A eleição presidencial nos Estados Unidos nem precisou começar oficialmente para que o clima de pastelão eleitoral no Estado mais problemático no pleito de 2000, a Flórida, se instalasse com metódica recorrência. A data oficial do pleito é 2 de novembro, mas neste ano foi aberta, em 28 Estados americanos, a possibilidade de que os eleitores votassem antecipadamente, ou pelo correio. A novidade, iniciada na segunda-feira 18 em dez Estados, foi bolada para evitar muitos dos problemas que macularam a eleição de quatro anos atrás e também para tentar reduzir a abstenção – que no último pleito presidencial foi de 49% (o voto não é obrigatório nos EUA). Mas justamente na Flórida, governada por Jeb Bush, irmão do presidente George W. Bush, a coisa começou dando xabu. Muitas falhas no sistema de computadores das novas urnas eletrônicas – que substituíram as antigas perfuradoras de cartão, fonte de vários erros da última eleição –, poucas seções eleitorais e longas filas irritaram eleitores e fizeram analistas temerem a repetição do estrondoso fiasco de 2000. Na época, Bush venceu Gore na Flórida por apenas 537 votos, mas levou todos os delegados (nos EUA, a eleição presidencial é indireta e distrital: o partido que ganha no voto popular fica com todos os delegados do Estado – à exceção de Nebrasca e do Maine, que respeitam a proporcionalidade; são esses delegados que, por sua vez, elegem o presidente). Seguiu-se uma fragorosa batalha de recontagem de votos que adiou a apuração por vários dias e só foi terminar com a intervenção da Suprema Corte de Justiça. Até hoje, não poucos analistas dizem que a eleição de Bush II fez a mais antiga e robusta democracia do globo se rebaixar, no quesito lisura eleitoral, aos níveis de uma república de bananas.
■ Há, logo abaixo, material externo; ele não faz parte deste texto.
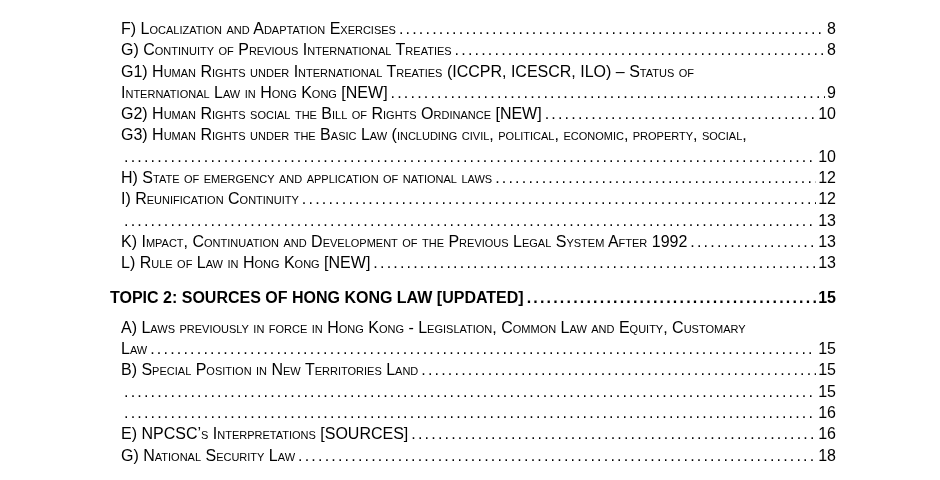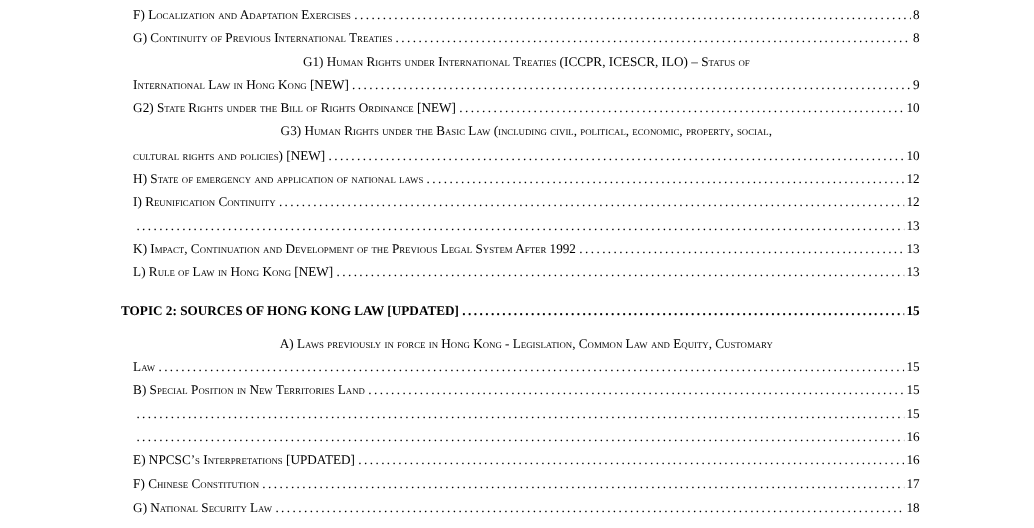--- a/index.html
+++ b/index.html
@@ -9,44 +9,43 @@
   }
   body {
     width: 940px;
     height: 480px;
     overflow: hidden;
   }
   .sheet {
     box-sizing: border-box;
     width: 940px;
     height: 480px;
-    padding: 3px 104px 0 121px;
-    font-family: Liberation Serif, serif;
+    padding: 18px 104px 0 121px;
+    font-family: Liberation Sans, sans-serif;
     color: #000000;
-    font-size: 12px;
+    font-size: 16px;
   }
   
   .entry {
     display: flex;
     align-items: baseline;
     margin: 0;
     line-height: 21.3px;
   }
   .label {
     font-variant-caps: small-caps;
     white-space: nowrap;
     flex: 0 0 auto;
   }
   .wrap-line {
     display: block;
     font-variant-caps: small-caps;
     white-space: nowrap;
     overflow: hidden;
     line-height: 21.3px;
-    text-align: center;
   }
   .dots {
     flex: 1 1 auto;
     min-width: 6px;
     overflow: hidden;
     white-space: nowrap;
     margin: 0 2px 0 3px;
   }
   .dots::before {
     content: "......................................................................................................................................................................................";
@@ -87,29 +86,28 @@
     <div>
       <span class="wrap-line">G1) Human Rights under International Treaties (ICCPR, ICESCR, ILO) – Status of</span>
       <p class="entry">
         <span class="label">International Law in Hong Kong [NEW]</span>
         <span class="dots"></span>
         <span class="pagenum">9</span>
       </p>
     </div>
 
     <p class="entry">
-      <span class="label">G2) State Rights under the Bill of Rights Ordinance [NEW]</span>
+      <span class="label">G2) Human Rights social the Bill of Rights Ordinance [NEW]</span>
       <span class="dots"></span>
       <span class="pagenum">10</span>
     </p>
 
     <div>
       <span class="wrap-line">G3) Human Rights under the Basic Law (including civil, political, economic, property, social,</span>
       <p class="entry">
-        <span class="label">cultural rights and policies) [NEW]</span>
         <span class="dots"></span>
         <span class="pagenum">10</span>
       </p>
     </div>
 
     <p class="entry">
       <span class="label">H) State of emergency and application of national laws</span>
       <span class="dots"></span>
       <span class="pagenum">12</span>
     </p>
@@ -166,30 +164,25 @@
       <span class="dots"></span>
       <span class="pagenum">15</span>
     </p>
 
     <p class="entry">
       <span class="dots"></span>
       <span class="pagenum">16</span>
     </p>
 
     <p class="entry">
-      <span class="label">E) NPCSC’s Interpretations [UPDATED]</span>
+      <span class="label">E) NPCSC’s Interpretations [SOURCES]</span>
       <span class="dots"></span>
       <span class="pagenum">16</span>
     </p>
 
-    <p class="entry">
-      <span class="label">F) Chinese Constitution</span>
-      <span class="dots"></span>
-      <span class="pagenum">17</span>
-    </p>
 
     <p class="entry">
       <span class="label">G) National Security Law</span>
       <span class="dots"></span>
       <span class="pagenum">18</span>
     </p>
 
   </div>
 
 </div>

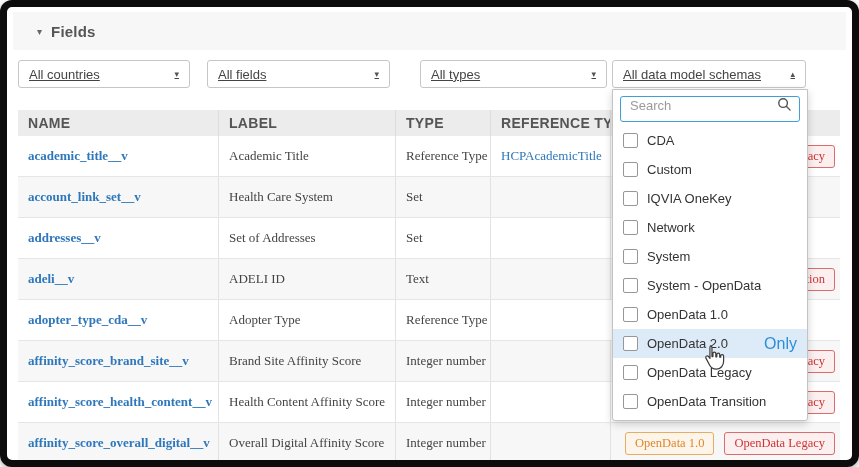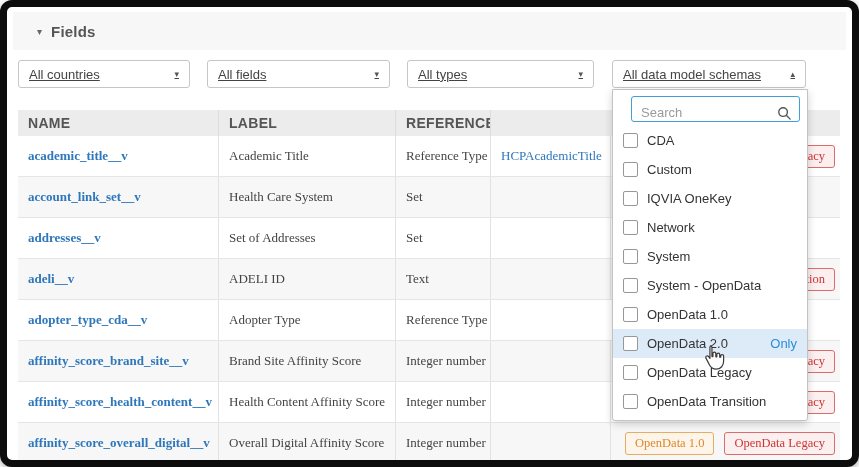--- a/index.html
+++ b/index.html
@@ -10,21 +10,21 @@
   
   .fields-bar{position:absolute;left:6px;right:6px;top:5px;height:38px;background:#f7f7f7;display:flex;align-items:center;}
   .fields-caret{margin-left:24px;font-size:10px;color:#666;}
   .fields-title{margin-left:9px;font-size:15px;font-weight:bold;color:#555;letter-spacing:.2px;}
 
   
   .select{position:absolute;top:53px;height:28px;background:#fff;border:1px solid #c6c6c6;border-radius:3px;display:flex;align-items:center;justify-content:space-between;padding:0 10px;box-sizing:border-box;font-size:13px;color:#444;cursor:pointer;text-decoration:underline;}
   .select .caret{font-size:9px;color:#555;margin-left:8px;}
   #sel-0{left:11px;width:172px;}
   #sel-1{left:200px;width:183px;}
-  #sel-2{left:400px;width:187px;}
+  #sel-2{left:413px;width:187px;}
   #sel-3{left:605px;width:194px;}
 
   
   .table{position:absolute;left:11px;top:103px;width:822px;font-size:13px;color:#444;}
   .tr{display:grid;grid-template-columns:200px 177px 95px 120px 1fr;align-items:center;}
   .thead{height:26px;background:#ececec;font-size:14px;font-weight:bold;color:#555;letter-spacing:.3px;}
   .tbody .tr{height:40px;border-bottom:1px solid #e6e6e6;background:#fff;font-family:Liberation Serif, serif;}
   .tbody .tr:nth-child(even){background:#f7f7f7;}
   .td,.th{padding-left:10px;white-space:nowrap;overflow:hidden;box-sizing:border-box;height:100%;display:flex;align-items:center;}
   .td+ .td,.th + .th{border-left:1px solid #e2e2e2;}
@@ -32,28 +32,28 @@
   .thead .th + .th{border-left:1px solid #ddd;}
   a.name-link{color:#2e77bb;font-weight:bold;text-decoration:none;}
   a.ref-link{color:#2e77bb;text-decoration:none;}
   .td.schemas{justify-content:flex-end;padding-right:5px;gap:10px;overflow:visible;}
   .badge{font-size:12.5px;padding:3px 9px;border-radius:3px;border:1px solid;line-height:1.2;white-space:nowrap;}
   .badge.orange{color:#e0862e;border-color:#e8ab62;background:#fdf5ea;}
   .badge.red{color:#cf3434;border-color:#dd6b6b;background:#fbefef;}
 
   
   .dd-panel{position:absolute;left:605px;top:82px;width:194px;background:#fff;border:1px solid #c3c3c3;border-radius:0 0 3px 3px;box-shadow:0 3px 8px rgba(0,0,0,.18);z-index:10;padding-bottom:4px;}
-  .dd-search{margin:6px 7px 4px 18px;height:24px;border:1px solid #3f9fd8;border-radius:3px;display:flex;align-items:flex-end;padding:0 7px;gap:6px;background:#fff;}
+  .dd-search{margin:6px 7px 4px 7px;height:24px;border:1px solid #3f9fd8;border-radius:3px;display:flex;align-items:flex-start;padding:0 7px;gap:6px;background:#fff;}
   .dd-search input{border:none;outline:none;flex:1;font-size:13px;color:#444;font-family:"Liberation Sans",sans-serif;min-width:0;background:transparent;}
   .dd-search input::placeholder{color:#9a9a9a;}
   .dd-search svg{flex:0 0 auto;}
   .dd-opt{height:29px;display:flex;align-items:center;padding:0 10px;gap:9px;font-size:13px;color:#333;cursor:pointer;}
   .dd-opt .cb{width:13px;height:13px;border:1px solid #979797;border-radius:2px;background:#fff;flex:0 0 auto;}
   .dd-opt.hover{background:#ddeaf8;}
-  .dd-opt .only{margin-left:auto;color:#2a8fd8;font-size:13px;text-decoration:none;}
+  .dd-opt .only{margin-left:auto;color:#2a8fd8;font-size:16px;text-decoration:none;}
 
   
   .cursor{position:absolute;left:693px;top:336px;z-index:20;pointer-events:none;}
 </style>
 </head>
 <body>
 
 <div class="stage">
   <div class="window">
 
@@ -76,20 +76,21 @@
     </div>
     <div id="sel-3" class="select">
       <span>All data model schemas</span>
       <span class="caret">▴</span>
     </div>
 
     <div class="table">
       <div class="tr thead">
         <div class="th">NAME</div>
         <div class="th">LABEL</div>
+        <div class="th">TYPE</div>
         <div class="th">REFERENCE TYPE</div>
         <div class="th"></div>
       </div>
       <div class="tbody" id="tbody">
   <div class="tr">
     <div class="td">
               <a href="#" class="name-link">academic_title__v</a>
             </div>
     <div class="td">Academic Title</div>
     <div class="td">Reference Type</div>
Embananados ficaram agora os eleitores da Flórida ao constatar que várias urnas eletrônicas apresentaram problemas de conexão
com a central de dados da Justiça Eleitoral: o  sistema não confirmava o registro de vários eleitores, que eram obrigados a voltar para casa. Em três condados populosos – Broward, Hillsborough e Orange –, a votação foi interrompida por esse motivo. Já em Miami, Tampa, Saint Petersburg e Fort Lauderdale, os eleitores chegaram a esperar até três horas para votar. As filas ocorrem principalmente porque existem poucos lugares para a votação, situação que levou o próprio governador Jeb Bush e sua secretária de Estado, Glenda Hood, a engrossar o coro dos críticos das regras que reduziu o número de postos de votação.

O pior é que a nuvem de suspeição sobre a Flórida não se limita a esses problemas detectados nas eleições antecipadas. Segundo o colunista Paul Krugman, do New York Times, os republicanos continuam fazendo “esforços descarados”, principalmente no Estado comandado por Jeb Bush, para tentar suprimir votos de democratas e negros. Cita, por exemplo, um caso do condado de Duval, onde os formulários de eleitores rejeitados tinham três vezes mais democratas do que republicanos. “Esses abusos não são aberrações. São o resultado inevitável de uma cultura do Partido Republicano. Essa cultura persistirá até que os eleitores – cuja vontade ainda conta, se expressada com força suficiente – responsabilizarem o partido”, escreveu Krugman.